Ne cachons pas que certains développements relèvent d’une histoire contemporaine du syndicalisme des plus pointues. En dépit de ce souci du détail, le portrait que dresse Théo Roumier de la trajectoire politique de ce syndicaliste qui ne cessa de se battre pour faire exister des collectifs et surtout produire des coordinations entre les luttes est très éclairant. Piaget apparaît comme un acteur de l’histoire militante, jamais dogmatique, toujours attentif aux propositions alternatives – ainsi, en 1976, quand il prend la responsabilité technique d’une coopérative à Lip alors qu’il n’était pas favorable à sa création. « Je suis un ouvrier parmi des milliers », ne cesse-t-il de répéter quand déjà on veut le singulariser. Nationalement, cette attention permanente fait néanmoins de lui un leader local admiré et, en 1978, c’est naturellement qu’on l’invite, à partir de son projet de dessiner « un autre système de pouvoir » sur la base d’un texte « vers l’autogestion », à se présenter aux législatives, avec le soutien de nombreuses personnalités dont Huguette Bouchardeau, Claude Bourdet, René Dumont. Sa ligne, sans varier fondamentalement, s’est actualisée : « Nous, ceux de Lip, nous avons beaucoup appris au cours de ces dernières années. Nous savons que l’ennemi principal, c’est le capitalisme. Même quand il veut changer de visage. C’est pour cela qu’il faut le chasser, c’est pour cela qu’il faut nationaliser. Nous avons appris aussi que cela ne suffirait pas : il faut réduire le temps de travail ; réorganiser les tâches entre nous ; assurer une égalité réelle devant l’emploi, à commencer par ceux et celles qu’on ne cesse de déqualifier : les femmes, les jeunes, les immigrés. Tout cela, si nous ne nous en occupons pas nous-mêmes, personne ne s’en occupera à notre place. »

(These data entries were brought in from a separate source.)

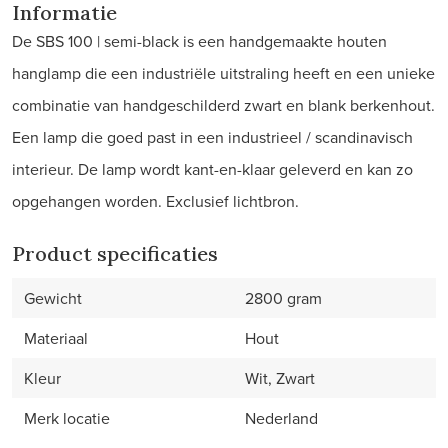
Informatie
De SBS 100 | semi-black is een handgemaakte houten
hanglamp die een industriële uitstraling heeft en een unieke
combinatie van handgeschilderd zwart en blank berkenhout.
Een lamp die goed past in een industrieel / scandinavisch
interieur. De lamp wordt kant-en-klaar geleverd en kan zo
opgehangen worden. Exclusief lichtbron.
Product specificaties
Gewicht
2800 gram
Materiaal
Hout
Kleur
Wit, Zwart
Merk locatie
Nederland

Mais, indique Théo Roumier, sa liste ne recueille que 3 % des voix, la gauche et l’extrême gauche s’étant morcelées en plusieurs listes concurrentes. En 1981, l’arrivée de la gauche au pouvoir ne remplit pas ses attentes et, en 1983, après le décès de sa femme, Annie, il entre dans ses « années d’hiver », à 55 ans, en prenant une préretraite, devenant athée et en quittant la CFDT à ses yeux défaillante.

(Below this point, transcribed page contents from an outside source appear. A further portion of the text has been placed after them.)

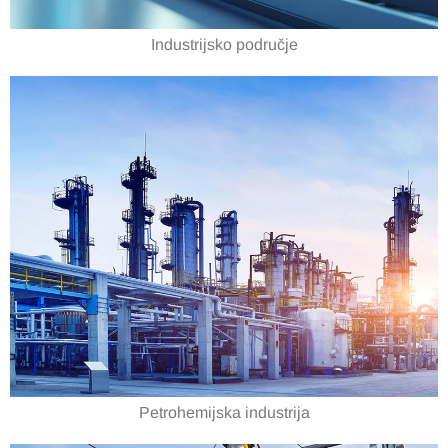
Industrijsko područje
Petrohemijska industrija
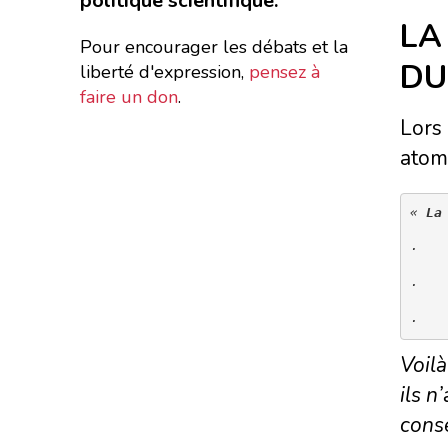
politique scientifique.
LA
Pour encourager les débats et la
DU
liberté d'expression,
pensez à
faire un don
.
Lors 
atom
« 
La
·   
·   
·   
Voilà
ils n
conse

Était méconnu aussi son retour dans les luttes, dix ans plus tard, en 1993, avec le mouvement des chômeurs et l’animation du groupe local de AC! (Agir contre le chômage) qui avait pour slogans : « Un emploi est un droit » et « un revenu, c’est un dû ». Dans le chômeur, comme Robert Castel dans ses Métamorphoses de la question sociale, Piaget voit une figure essentielle pour lutter contre les injustices sociales et, plus généralement, contre le capitalisme. Il marche avec les chômeurs à travers toute l’Europe, faisant preuve d’un courage physique impressionnant, y compris face aux forces de l’ordre. Il se rapproche du syndicat Sud, soutient la candidature de José Bové à la présidentielle de 2007, et cette même année accompagne la sortie du film de Rouaud. Il reste jusqu’à sa disparition un militant se joignant aux cortèges des Gilets jaunes ou d’opposition à la loi sur le travail.
Fernando et Charles sont deux figures contemporaines, deux manières aussi de croire en la Révolution. Si le premier éclaire, par l’analyse qu’on peut faire de sa domination, un concept clé de la sociologie, du second sans doute il y a un héritage à saisir, c’est du moins le sens de la démarche de Théo Roumier, qui publie en annexe un texte inédit du syndicaliste, rédigé en 2009, et intitulé « La voie révolutionnaire démocratique ». Un beau programme par les temps qui courent.